Passé ce long premier acte, qui est le meilleur atout du film (mais aussi son pire ennemi car on peut très bien décrocher en se demandant où tout cela veut en venir), le dernier quart reprend un dispositif déjà vu dans Inglorious Basterds puisque Tarantino réécrit totalement l'Histoire. Il avait autrefois tué Hitler. Il sauve ici Sharon Tate et ses amis des atrocités de la Manson's family lors d'un final ahurissant et jouissif, véritable sommet en termes de mise en scène. Lorsque di Caprio dégaine un lance-flammes pour carboniser une des fidèles de Manson, on est dans le grand-guignol, mais aussi un spectacle régressif et hilarant, qui rend l'épilogue poignant.

Car Tarantino sauve non seulement Sharon Tate de son funeste destin, mais aussi le Hollywood de 1969, celui de sa jeunesse, et donc par ricochet il refait le match, gagne la partie, modifie toutes ses origines. Le coeur de Once Upon a Time... In Hollywood est bien là : le cinéma de QT n'est jamais meilleur que dans cette réalité parallèle, idéalisée, fantasmée, délirante.
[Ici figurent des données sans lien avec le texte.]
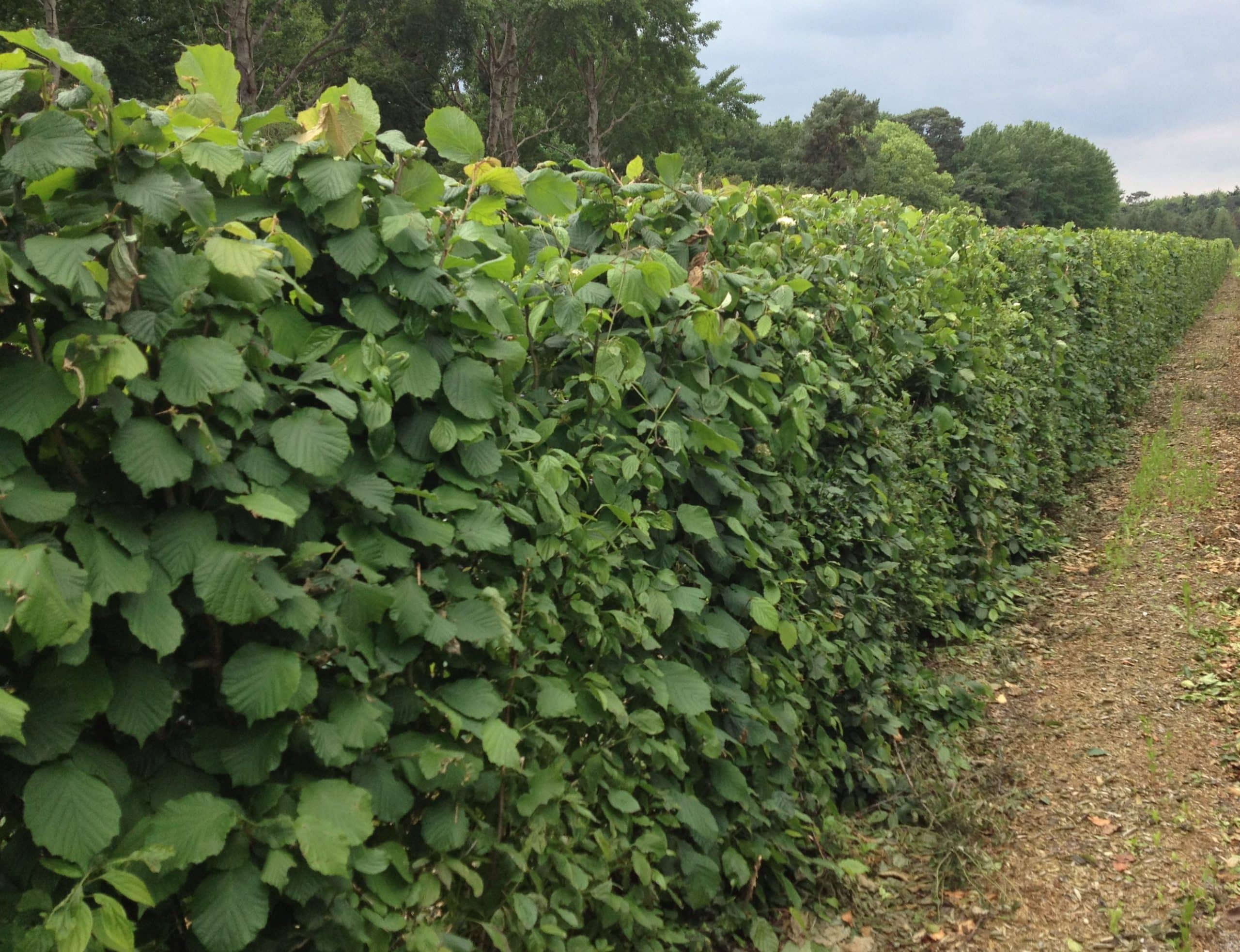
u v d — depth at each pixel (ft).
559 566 8.35
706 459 10.85
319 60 106.22
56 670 5.12
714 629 10.78
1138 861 11.96
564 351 10.11
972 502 20.93
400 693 6.88
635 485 10.01
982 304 23.13
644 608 9.64
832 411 14.82
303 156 6.77
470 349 7.71
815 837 11.91
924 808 13.00
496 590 7.34
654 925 8.97
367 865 5.99
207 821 5.38
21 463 5.11
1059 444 28.76
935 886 11.58
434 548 7.26
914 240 20.13
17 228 5.39
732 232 12.75
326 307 7.37
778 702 11.68
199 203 6.02
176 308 5.68
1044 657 18.53
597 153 131.34
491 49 114.73
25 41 5.32
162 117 5.91
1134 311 44.52
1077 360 31.45
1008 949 10.65
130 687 5.41
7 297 4.82
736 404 11.69
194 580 5.48
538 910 7.61
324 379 6.49
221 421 5.92
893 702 15.07
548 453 8.80
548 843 8.02
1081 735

On comprend alors pourquoi ce "Il était une fois..." séparée de "... A Hollywood" est si important pour lui : c'est ce qui indique la dimension fantastique de son oeuvre, de son film qui est un conte, un authentique conte de fées, où les starlettes échappent aux monstres, où les acteurs déclinants renaissent, où les doublures sont des héros chevaleresques (bien que totalement défoncés à l'acide).